Deuxième frein : l’accès à l’aide à la rénovation des vergers. Depuis 2017, il faut justifier de plants certifiés ou en cours de certification pour percevoir l’aide nationale à la rénovation des vergers. « Étant donné qu’il n’y avait pas de démarches de certification fruitière en France pour les petits fruits rouges, même si les espèces étaient en théorie éligibles, aucun dossier de demande d’aide n’était de fait éligible », explique FranceAgriMer. Mais des dérogations existent depuis 2019. « Pour la framboise, la myrtille, la groseille et le cassis, les plants CAC (ndlr. Conformité agricole communautaire) sont éligibles sous réserve que le pépiniériste s’engage à inclure les plants concernés par la demande d’aide dans le protocole de contrôle sanitaire validé pour la filière », précise l’office agricole. Une voie dans laquelle s’est immédiatement engagé le SPMF qui attend les premiers plants de myrtille certifiés pour 2021.

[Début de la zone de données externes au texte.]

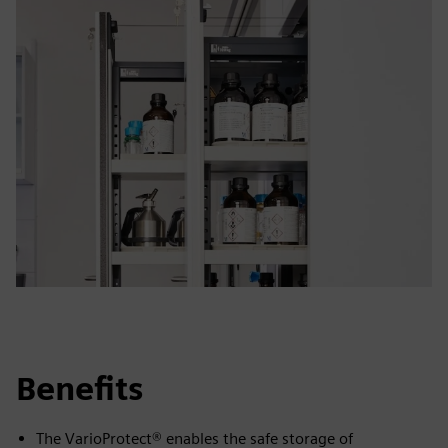
Benefits
The VarioProtect® enables the safe storage of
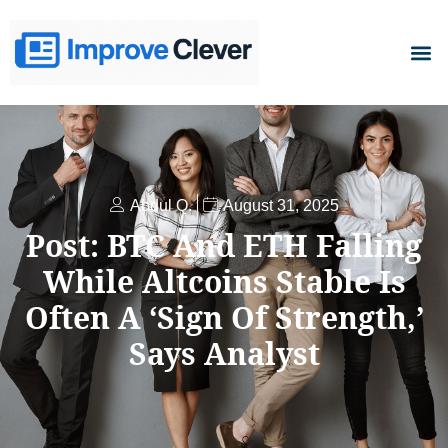
D
Abdul Q.
August 31, 2025
Post: BTC And ETH Falling
While Altcoins Stable Is
Often A ‘Sign Of Strength,’
Says Analyst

Troisième frein : la sélection variétale. Les variétés produites ne correspondent pas forcément aux attentes du marché. « Les framboises cultivées en France sont gustativement excellentes mais elles sont trop fragiles pour le circuit de la distribution », confie le directeur exécutif des achats de Lidl France Michel Biero. « Combien de fois à peine arrivées dans nos plateformes logistiques, et je ne parle même de l’arrivée en magasin, elles ont été refusées car il y avait déjà du jus au fond de la barquette. » Lidl a commencé à proposer de la framboise fraîche sur ses étals français en 2015. Aujourd’hui, l’enseigne en écoule 2 500 t par an dont 5 % produites sur le territoire national. « Nous faisons le maximum pour pousser l’origine France chaque fois que cela est possible », assure le représentant de Lidl. Mais pour lui, la production portugaise a une longueur d’avance sur les autres. « Le champion du monde de la framboise pour les distributeurs, c’est la marque Driscoll au Portugal (ndlr. marque américaine). Les barquettes sont toutes les mêmes, les framboises ont une tenue incroyable et sont de gros calibre. Sans aucun doute, ce sont les meilleurs. » D’où le travail mené par le groupe de réflexion petits fruits rouges créé par Interfel, début 2020, pour aider la filière à se structurer. « L’un des points abordés c’est : comment travailler avec les professionnels de la sélection variétale qui à date ne font pas partie de l’interprofession. Et comment intégrer à ce travail la vision du consommateur et de la vente, et pas juste la performance au niveau de l’exploitation », révèle à demi-mot le pilote du groupe Olivier Ayçaguer, responsable du service économie et compétitivité de filière à Interfel. Un travail qui pourrait être complété par une veille « européenne ou mondiale » de ce que font les obtenteurs et des pratiques en termes d’offre, de communication et de distribution.